Specific to Alice, we have to assume what the author of this post means is that sometime between October 15, 2012 and December 7, 2012 Alice chose to join an HMO-type (networked, coordinated, accountable care using so-called global or capitated payments) Part C Medicare health plan effective January 1, 2013 as opposed to
-- choosing a Part C Medicare PPO or FFS or HMOPOS or SNP or Medicare Cost or HSA health plan, none of which have the same extent of physician "management" or networking requirements as an HMO-type Part C Medicare health plan
-- staying with whatever Alice's 2012 status quo Part A/B situation was, which may or may not have involved a former employer's retiree plan and/or a Medigap plan and/or a Part D plan (but apparently did not include a Medicare Savings Plan or LIS)
And we cannot even begin to guess why Alice did this but any scenario I can think of is not instructive one way or the other of "managed care," under Medicare, Obamacare or any other health care insurance policy. And, if Alice was with it (as the author strongly implies), it definitely does not support the author's attack on Part C insurance companies (what is that whole "they don't think she is a subscriber" thing about?).

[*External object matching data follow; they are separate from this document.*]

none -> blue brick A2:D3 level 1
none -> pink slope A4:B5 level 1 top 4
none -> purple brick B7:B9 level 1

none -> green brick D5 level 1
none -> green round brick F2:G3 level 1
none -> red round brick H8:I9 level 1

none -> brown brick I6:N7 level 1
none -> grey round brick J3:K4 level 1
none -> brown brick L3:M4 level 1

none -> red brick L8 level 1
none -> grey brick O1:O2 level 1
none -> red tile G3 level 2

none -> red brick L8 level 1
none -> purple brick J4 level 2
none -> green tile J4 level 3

It appears that the whole whine by this author revolves around the fact that the surgeon that operated on Alice in December is not in the network of the HMO Alice joined in January. This is the least of Alice's issues:
-- Specifically, the rehab benefits under Original Medicare and Part C are exactly the same by law. (But Alice might have had a Medigap policy in 2012 that provided better rehab coverage than Part C and Original Medicare provide but we do not know that from the background provided by the author because the author's apparent intention is simply to deride Medicare Part C, not to help Alice.)

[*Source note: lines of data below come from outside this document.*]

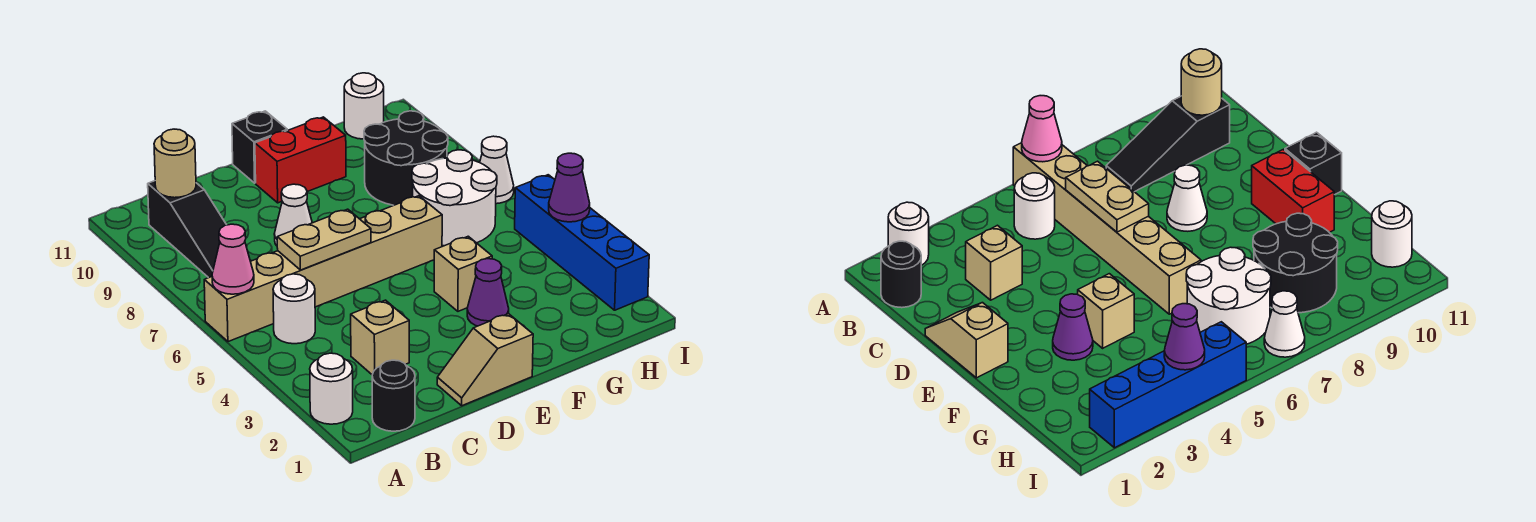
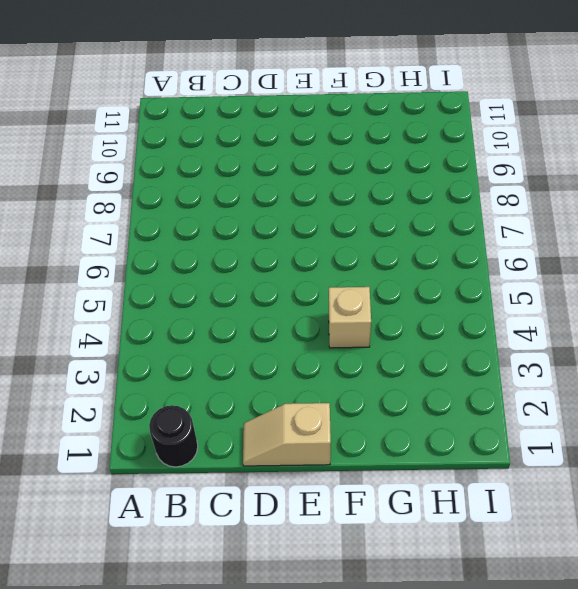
none -> white round brick A2 level 1
none -> tan brick A6:F6 level 1
none -> white round brick B5 level 1

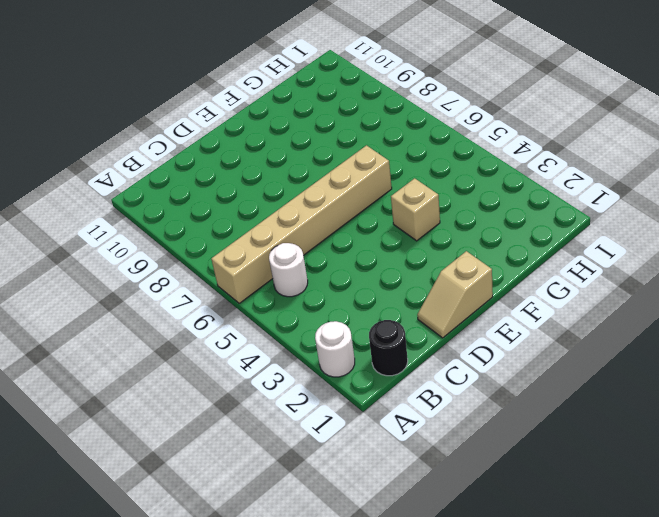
none -> black slope B8:B10 level 1 top 10
none -> tan brick C3 level 1
none -> white cone D8 level 1

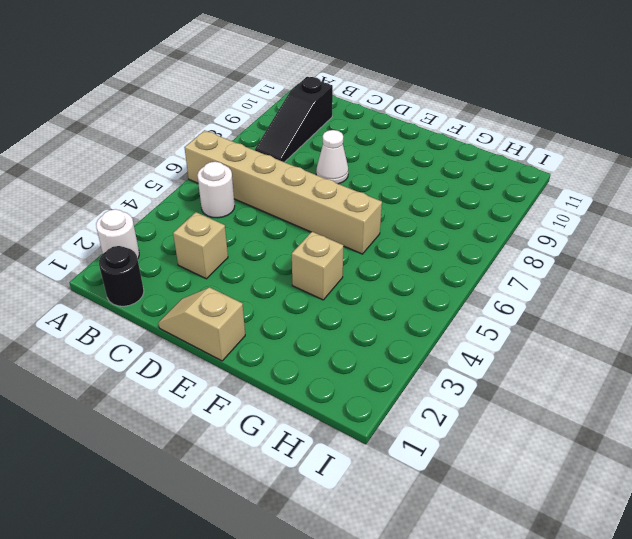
none -> red brick E10:F10 level 1
none -> black brick E11 level 1
none -> purple cone F3 level 1

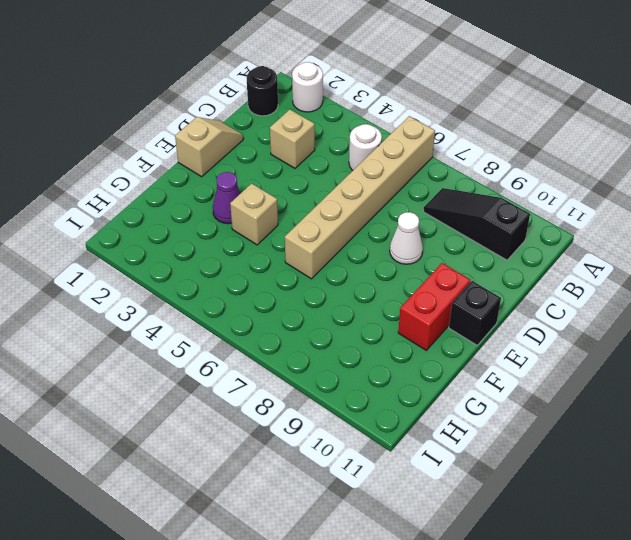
none -> white round brick G6:H7 level 1
none -> black round brick G8:H9 level 1
none -> white round brick H11 level 1

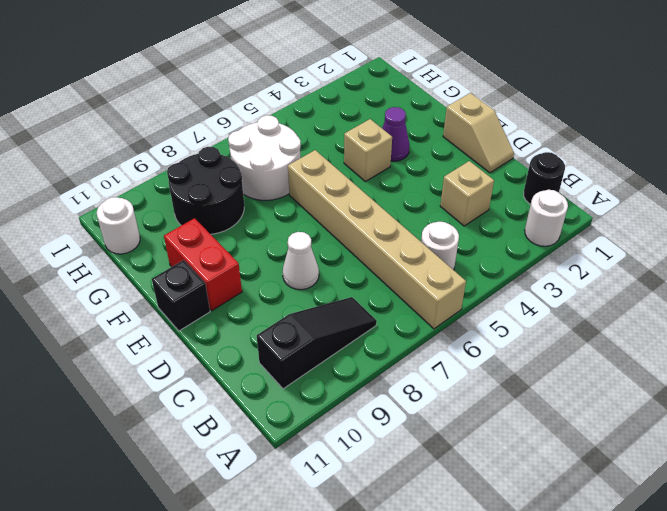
none -> blue brick I2:I5 level 1
none -> white cone I7 level 1
none -> pink cone A6 level 2

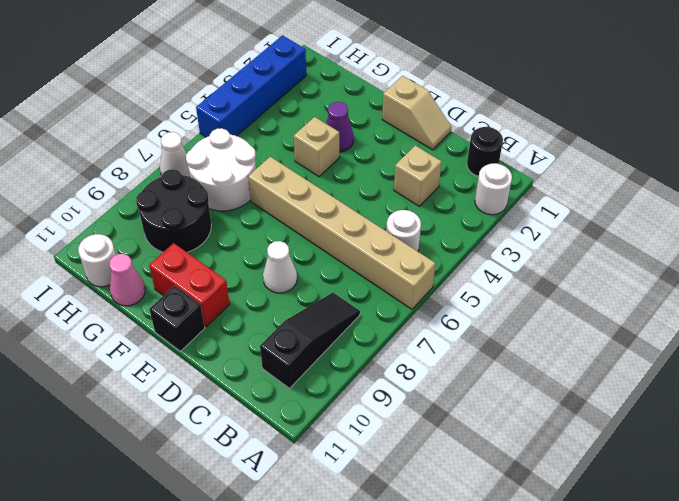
pink cone G11 level 1 -> pink cone A6 level 2
none -> tan round brick B10 level 2
none -> tan plate C6:D6 level 2
none -> purple cone I4 level 2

-- The regular post-op visit to the surgeon might actually be included in the fee charged in December.
-- If more extensive follow-up and further surgical intervention is needed than Alice has to go to someone in the network. Presumably if Alice is robust and lively, she knew this when she chose an HMO (given the description in the blog, it's not like she had a favorite orthopedic guy or gal and then -- my god -- found out he or she didn't take the Part C plan). Hopefully Alice chose a network that included her regular doctors
-- How much money did Alice really save? Depends on where she lives; the author does not tell us.
-- Depending on where she lives, Alice might not be able to get back into a Medigap policy without some waiting period if she uses the Part C disenrollment option between now and February 14
Posted by: Dennis | January 20, 2013 at 11:10 AM
Medicare Managed Care Manual: http://www.cms.gov/Regulations-and-Guidance/Guidance/Manuals/downloads/mc86c01.pdf
Posted by: Ann Marie Marciarille | January 20, 2013 at 12:25 PM
Thank you. Looking at this document (that no Medicare beneficiary like me or Alice would ever see), it appears that -- as I said -- when the Medicare bureaucracy uses the term "managed," it means "coordinated" (by a primary care physician), not rationed. In fact, it appears that in January 2011, the Medicare bureaucracy specifically changed the word "managed" to "coordinated" in the text but apparently did not want to change the name of the document itself. And more important, as I said, in the documentation we seniors receive the word "managed" with or without "care" does not seem to ever appear.